Benefits and Practical Applications

This integrated approach delivers multiple advantages for extractable screening:

• Reduces analyst time and expertise required for structural elucidation by automating fragment match and database search.
• Supports both targeted and non-targeted screening in a single run, minimizing sample consumption and instrument time.
• Enables rapid comparison of multiple sample sets to detect process-related impurities or degradants.
• Ensures compliance with ISO 10993-18 through clear documentation and validation of acceptance criteria.

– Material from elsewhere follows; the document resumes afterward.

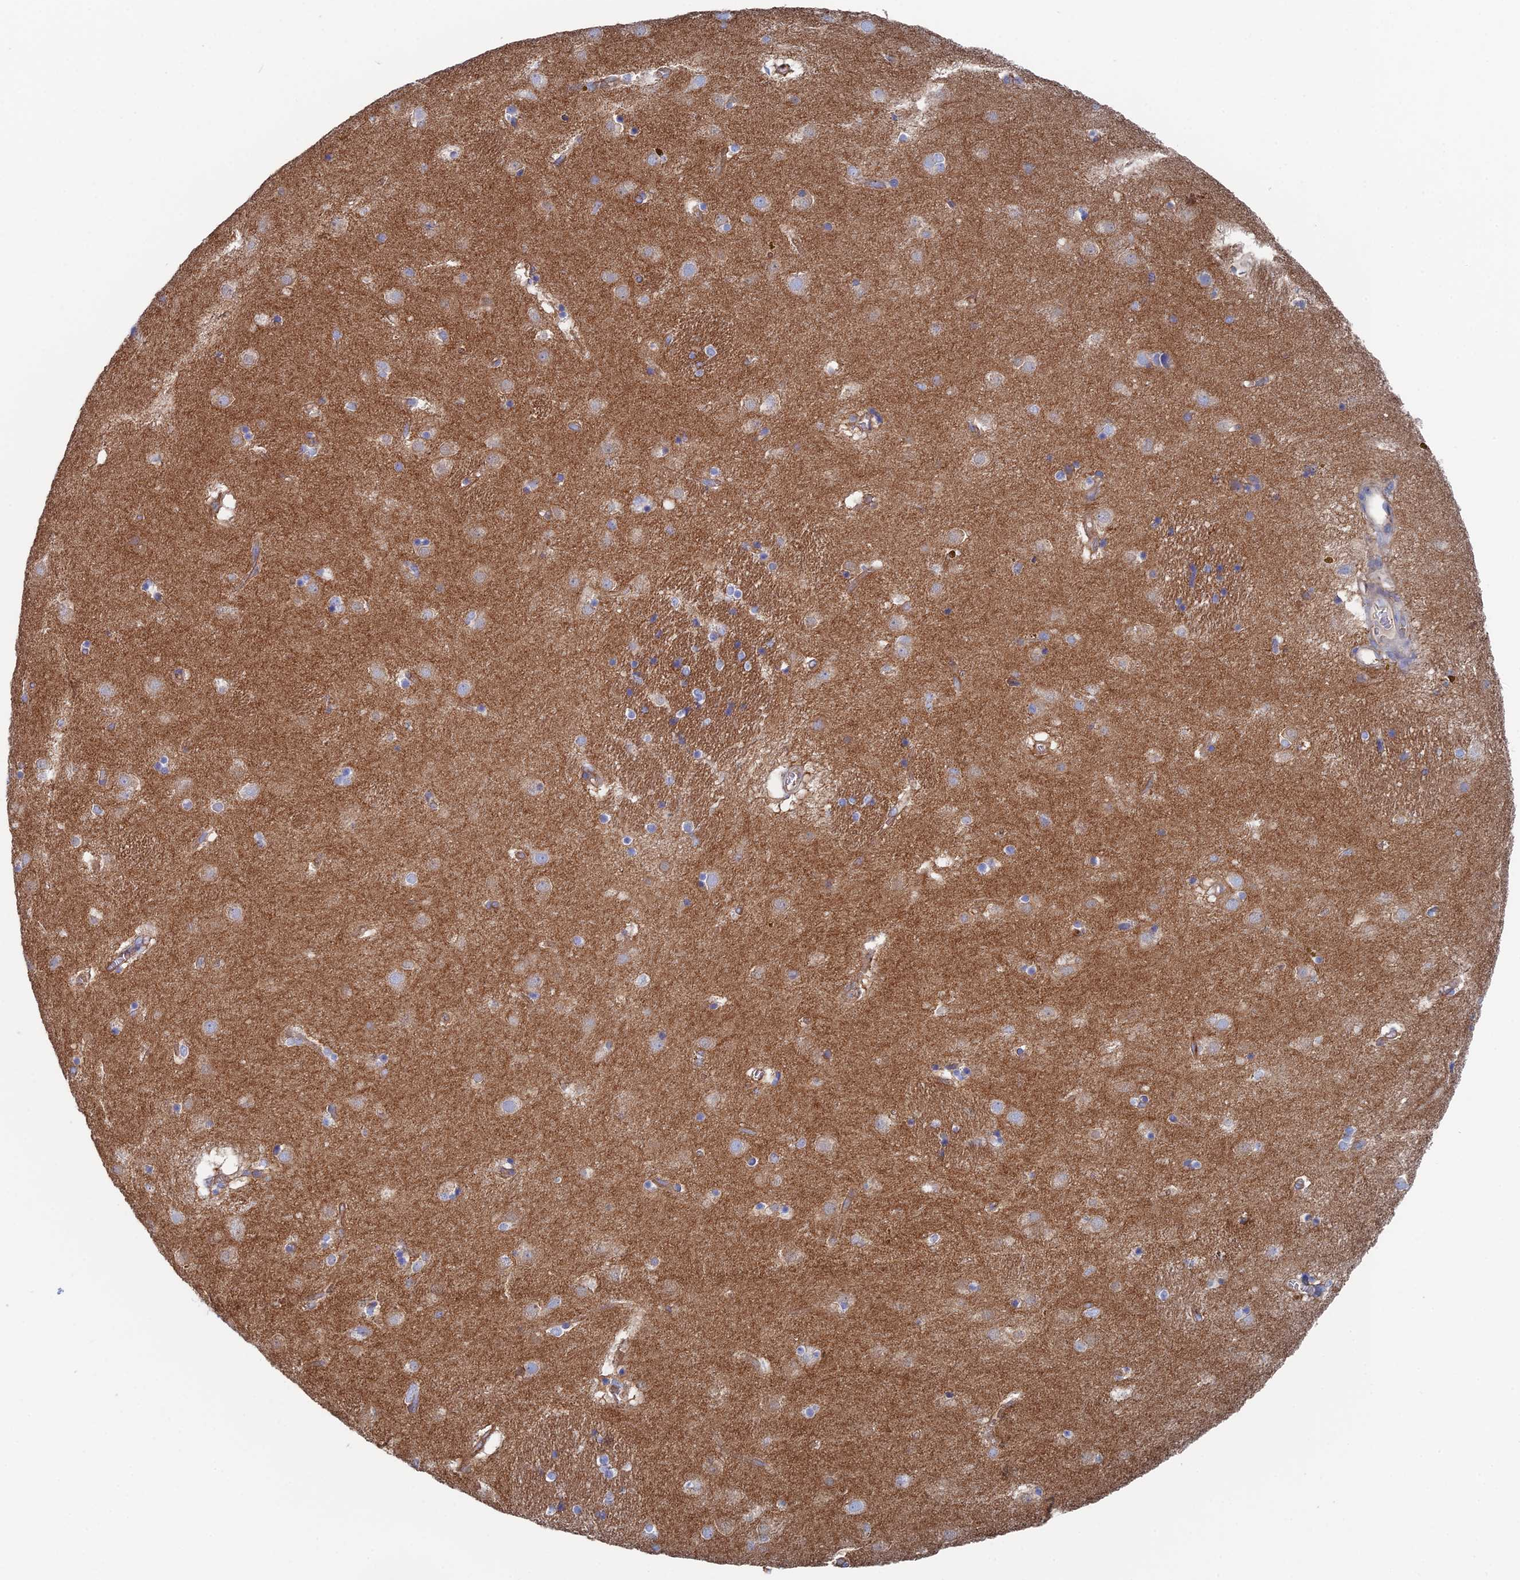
{"staining": {"intensity": "weak", "quantity": "<25%", "location": "cytoplasmic/membranous"}, "tissue": "caudate", "cell_type": "Glial cells", "image_type": "normal", "snomed": [{"axis": "morphology", "description": "Normal tissue, NOS"}, {"axis": "topography", "description": "Lateral ventricle wall"}], "caption": "Immunohistochemistry image of unremarkable caudate: caudate stained with DAB (3,3'-diaminobenzidine) shows no significant protein staining in glial cells.", "gene": "SNX11", "patient": {"sex": "male", "age": 70}}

Future Trends and Opportunities

As regulatory expectations evolve and material complexity increases, future developments may include:

• Expanded CCS libraries for enhanced confidence in ion mobility-based identifications.
• Machine learning algorithms to predict fragmentation patterns and flag novel structures.
• Cloud-based collaboration for sharing scientific libraries and methodologies across global sites.
• Integration with real-time monitoring systems for in-line extractable screening during manufacturing.

Conclusion

The UNIFI Scientific Information System provides a unified, automated workflow for comprehensive extractable screening of medical devices and packaging. By leveraging high-resolution MS, custom libraries, statistical tools, and database-driven discovery, analysts can identify both known and unknown components more efficiently, ensuring product safety and regulatory compliance.

Reference

1. McCullagh M., Hanot V., Goscinny S. Use of Ion Mobility Spectral Cleanup and Collision Cross Section Values to Increase Confidence and Efficiency in Pesticide Residues Screening Strategies. Waters Application Note, June 2014.
2. Cabovska B. Non-Targeted Screening Analysis of Packaging Extracts Using the UNIFI Scientific Information System. Waters Application Note, March 2015.